Citi / scaler

Efficient, lightweight and reliable distributed computation engine
Apache License 2.0
12 stars 4 forks source link

Scheduler incorrectly returns a task not found error #45

Open rafa-be opened 1 week ago

rafa-be commented 1 week ago

When a client immediately cancels a task it just submitted, the scheduler will sometimes return a TaskStatus.NotFound message, and log a error message such as:

[EROR]2024-11-20 22:47:58+0100: cannot find task_id=1ad3d9caa78911ef99be965046454255 in task workers

How to reproduce

The bug will systematically occur if the scheduler does not have any worker registered. It can also occur with registered workers, but with a lower probability.
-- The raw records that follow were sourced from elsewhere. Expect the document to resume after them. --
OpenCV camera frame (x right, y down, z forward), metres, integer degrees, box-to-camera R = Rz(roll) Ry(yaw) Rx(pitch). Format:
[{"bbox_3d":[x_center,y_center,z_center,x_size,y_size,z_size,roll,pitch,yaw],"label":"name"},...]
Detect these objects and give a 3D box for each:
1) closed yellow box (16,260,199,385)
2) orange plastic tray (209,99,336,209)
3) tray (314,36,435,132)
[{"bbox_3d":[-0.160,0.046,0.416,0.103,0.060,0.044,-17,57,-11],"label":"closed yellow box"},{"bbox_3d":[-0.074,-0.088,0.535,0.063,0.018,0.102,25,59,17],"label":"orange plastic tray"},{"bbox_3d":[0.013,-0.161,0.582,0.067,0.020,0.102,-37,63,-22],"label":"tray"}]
with Client("tcp://127.0.0.1:60338") as client:
    client.submit(math.sqrt, 16).cancel()

Cause

The bug is in the implementation of the scheduler's task manager routine:

https://github.com/Citi/scaler/blob/f4b4daaa9aac218f710cb03ea7fd09fdd67660d7/scaler/scheduler/task_manager.py#L55-L67

The scheduler maintains two collections for tasks, _unassigned and _running.
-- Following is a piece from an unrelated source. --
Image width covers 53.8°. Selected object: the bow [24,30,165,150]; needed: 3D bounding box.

As the assign_task_to_worker() might be blocking (if there is no worker), or yield to another async task, there is a possibility that the task being scheduled is removed from _unassigned but not yet added to _running. A TaskCancel message will thus raise a task not found error as the task is in neither of these collections.

Possible fix

Adding the task to _running before assigning it to a worker does not work, as it breaks task cancellation: the scheduler does not know to which worker to route the TaskCancel message.

Instead, the scheduler could in this order:

  1. acquire an available worker;
  2. wait on the task queue for the next task;
  3. immediately add the task to _running;
  4. send the Task object to the acquired worker.
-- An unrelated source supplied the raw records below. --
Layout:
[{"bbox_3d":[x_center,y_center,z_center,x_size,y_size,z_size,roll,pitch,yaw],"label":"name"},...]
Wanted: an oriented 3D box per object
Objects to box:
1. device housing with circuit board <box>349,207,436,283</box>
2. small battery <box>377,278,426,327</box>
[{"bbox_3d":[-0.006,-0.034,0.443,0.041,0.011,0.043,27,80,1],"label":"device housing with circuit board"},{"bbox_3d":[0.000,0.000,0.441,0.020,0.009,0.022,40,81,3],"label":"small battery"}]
This requires some refactoring of the scheduler.

rafa-be commented 4 days ago

The problem is due to the scheduler waiting on two blocking queues: the task queue and the worker queue.

@sharpener6 As I said, I'd like to make the worker queue non-blocking while implementing task tagging (#32). This will remove this bug, and will simplify task scheduling.

This requires a small behavior change: when no worker is connected to the scheduler, the client will receive a TaskStatus.NoWorker error, while currently the task is queued until a worker connects.